CFPB officials repeatedly argued that the bulletin issued earlier this year only suggests a flat fee as an "example" of numerous ways to prevent potential pricing discrimination. Other options were to compensate a dealer based on a flat percentage of the total amount financed or a "hybrid system" where compensation is based on the total amount and duration of the loan.

"Based on our discussions with the industry and initial review of these concepts, we have not found any reason in principle to object to either of these or to a flat fee" structure Eric Reusch, a program manager of auto and student finance within the CFPB's Office of Installment and Liquidity Lending Markets. "Of course there are unknowns and risks, but on their face, these proposals appear to reduce significantly the fair lending risk that currently exists and to convey significant possible benefits."

Still, it's the "unknowns" and "risks" that drive lenders out of the market, industry advocates said.

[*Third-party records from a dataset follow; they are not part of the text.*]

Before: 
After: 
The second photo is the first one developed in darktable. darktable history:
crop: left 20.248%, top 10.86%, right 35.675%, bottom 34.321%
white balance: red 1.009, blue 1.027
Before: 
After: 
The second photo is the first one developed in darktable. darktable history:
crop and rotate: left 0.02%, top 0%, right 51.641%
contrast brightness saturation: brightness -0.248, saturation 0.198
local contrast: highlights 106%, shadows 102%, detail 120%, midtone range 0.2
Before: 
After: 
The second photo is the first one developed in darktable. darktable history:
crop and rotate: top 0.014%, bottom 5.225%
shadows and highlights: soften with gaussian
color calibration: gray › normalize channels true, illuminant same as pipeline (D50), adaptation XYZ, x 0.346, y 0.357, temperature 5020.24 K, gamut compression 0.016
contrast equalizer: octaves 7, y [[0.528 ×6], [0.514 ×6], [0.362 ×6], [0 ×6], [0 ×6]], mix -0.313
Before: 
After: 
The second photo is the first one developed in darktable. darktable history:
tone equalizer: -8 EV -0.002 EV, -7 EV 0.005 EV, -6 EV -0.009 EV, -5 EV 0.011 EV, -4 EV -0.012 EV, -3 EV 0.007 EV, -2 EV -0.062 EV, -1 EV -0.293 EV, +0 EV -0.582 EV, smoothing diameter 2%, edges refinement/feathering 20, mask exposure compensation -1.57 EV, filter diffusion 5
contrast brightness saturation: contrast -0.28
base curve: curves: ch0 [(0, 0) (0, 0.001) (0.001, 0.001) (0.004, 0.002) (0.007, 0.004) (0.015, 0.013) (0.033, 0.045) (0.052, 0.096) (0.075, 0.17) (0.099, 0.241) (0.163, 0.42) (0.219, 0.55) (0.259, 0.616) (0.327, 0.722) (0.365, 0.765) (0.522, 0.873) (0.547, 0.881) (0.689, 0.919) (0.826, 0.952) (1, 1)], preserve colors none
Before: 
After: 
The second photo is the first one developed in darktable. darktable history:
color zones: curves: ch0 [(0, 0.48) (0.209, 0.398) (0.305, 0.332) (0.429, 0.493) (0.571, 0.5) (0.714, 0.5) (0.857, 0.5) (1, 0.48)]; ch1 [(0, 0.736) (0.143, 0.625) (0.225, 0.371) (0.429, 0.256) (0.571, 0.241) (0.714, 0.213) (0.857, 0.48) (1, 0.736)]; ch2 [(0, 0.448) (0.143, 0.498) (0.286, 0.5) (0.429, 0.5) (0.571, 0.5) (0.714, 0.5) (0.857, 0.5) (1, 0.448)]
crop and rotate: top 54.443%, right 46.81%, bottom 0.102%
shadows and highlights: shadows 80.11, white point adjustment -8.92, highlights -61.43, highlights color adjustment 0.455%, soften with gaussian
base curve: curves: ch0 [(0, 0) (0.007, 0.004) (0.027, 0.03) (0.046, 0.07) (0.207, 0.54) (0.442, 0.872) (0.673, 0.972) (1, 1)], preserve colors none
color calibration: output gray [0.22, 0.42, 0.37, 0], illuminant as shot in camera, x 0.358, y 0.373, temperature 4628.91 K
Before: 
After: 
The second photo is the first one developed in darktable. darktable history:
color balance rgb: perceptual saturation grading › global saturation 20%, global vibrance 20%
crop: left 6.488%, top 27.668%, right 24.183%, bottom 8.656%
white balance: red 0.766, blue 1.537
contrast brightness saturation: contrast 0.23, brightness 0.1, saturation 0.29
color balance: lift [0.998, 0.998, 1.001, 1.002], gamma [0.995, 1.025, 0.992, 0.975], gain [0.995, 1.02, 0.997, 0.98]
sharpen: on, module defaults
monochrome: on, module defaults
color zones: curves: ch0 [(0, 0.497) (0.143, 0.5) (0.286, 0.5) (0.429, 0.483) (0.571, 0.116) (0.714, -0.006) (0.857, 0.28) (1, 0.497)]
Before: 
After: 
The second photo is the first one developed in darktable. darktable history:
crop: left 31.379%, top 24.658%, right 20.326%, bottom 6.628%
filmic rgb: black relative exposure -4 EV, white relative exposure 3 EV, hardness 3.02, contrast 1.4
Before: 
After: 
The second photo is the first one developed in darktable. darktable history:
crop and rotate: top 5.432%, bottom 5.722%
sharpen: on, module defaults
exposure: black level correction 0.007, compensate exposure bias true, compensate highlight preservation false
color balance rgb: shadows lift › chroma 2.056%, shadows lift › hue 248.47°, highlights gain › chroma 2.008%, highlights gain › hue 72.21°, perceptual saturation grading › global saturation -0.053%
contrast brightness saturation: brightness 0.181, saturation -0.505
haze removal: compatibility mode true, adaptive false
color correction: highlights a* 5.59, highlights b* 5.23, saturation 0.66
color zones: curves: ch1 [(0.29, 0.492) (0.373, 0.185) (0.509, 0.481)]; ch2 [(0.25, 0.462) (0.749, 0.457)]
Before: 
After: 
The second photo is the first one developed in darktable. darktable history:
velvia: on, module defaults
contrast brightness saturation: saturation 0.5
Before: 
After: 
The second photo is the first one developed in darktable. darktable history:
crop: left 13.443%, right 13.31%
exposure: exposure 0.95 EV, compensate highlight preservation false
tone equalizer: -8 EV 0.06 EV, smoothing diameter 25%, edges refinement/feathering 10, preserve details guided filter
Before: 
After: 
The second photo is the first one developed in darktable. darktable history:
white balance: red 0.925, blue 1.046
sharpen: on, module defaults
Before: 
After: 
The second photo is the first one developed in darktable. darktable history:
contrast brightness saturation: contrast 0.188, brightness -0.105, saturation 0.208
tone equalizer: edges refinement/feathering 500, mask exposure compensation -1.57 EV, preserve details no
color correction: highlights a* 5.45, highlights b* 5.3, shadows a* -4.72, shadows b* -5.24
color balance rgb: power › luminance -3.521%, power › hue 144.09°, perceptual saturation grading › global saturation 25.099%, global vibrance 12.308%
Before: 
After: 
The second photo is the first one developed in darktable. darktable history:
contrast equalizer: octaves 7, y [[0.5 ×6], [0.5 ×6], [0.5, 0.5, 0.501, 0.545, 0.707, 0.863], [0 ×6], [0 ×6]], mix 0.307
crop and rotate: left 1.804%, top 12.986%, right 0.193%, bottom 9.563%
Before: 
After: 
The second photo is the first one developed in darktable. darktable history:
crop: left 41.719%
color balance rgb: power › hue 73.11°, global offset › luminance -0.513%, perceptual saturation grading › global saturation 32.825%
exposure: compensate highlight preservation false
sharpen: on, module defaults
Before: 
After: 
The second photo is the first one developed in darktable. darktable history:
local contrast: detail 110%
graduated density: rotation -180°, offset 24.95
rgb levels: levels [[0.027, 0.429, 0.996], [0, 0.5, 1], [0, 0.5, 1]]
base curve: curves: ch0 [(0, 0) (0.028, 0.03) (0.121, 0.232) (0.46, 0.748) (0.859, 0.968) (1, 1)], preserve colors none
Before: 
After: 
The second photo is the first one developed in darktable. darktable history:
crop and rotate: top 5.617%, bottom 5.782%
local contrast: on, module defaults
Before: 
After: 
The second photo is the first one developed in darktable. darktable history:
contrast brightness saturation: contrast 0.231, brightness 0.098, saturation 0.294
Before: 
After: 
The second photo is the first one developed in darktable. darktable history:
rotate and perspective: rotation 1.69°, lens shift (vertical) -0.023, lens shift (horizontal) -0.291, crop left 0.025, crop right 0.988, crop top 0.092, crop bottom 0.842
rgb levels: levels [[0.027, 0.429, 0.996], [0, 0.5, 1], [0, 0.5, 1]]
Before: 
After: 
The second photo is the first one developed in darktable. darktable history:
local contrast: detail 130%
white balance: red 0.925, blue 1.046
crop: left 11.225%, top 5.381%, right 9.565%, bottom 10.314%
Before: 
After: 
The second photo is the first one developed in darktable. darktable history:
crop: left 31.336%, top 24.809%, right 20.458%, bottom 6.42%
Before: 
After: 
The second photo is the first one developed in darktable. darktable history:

"It's important to understand that the arrival of the bureau has [spurred] a massive amount of change [for lenders]... and all of them are working very hard at trying to understand what you want them to do and do it," said Jo Ann Barefoot, co-chair of Treliant Risk Advisors. But "recognize that a lot of these issues involve tremendous amounts of discretion and subjective judgment that in this case, we're dealing with data issues that are not totally nailed down... If there's too much risk and too much uncertainty in any type of product area, some are going to get out of it or reduce it."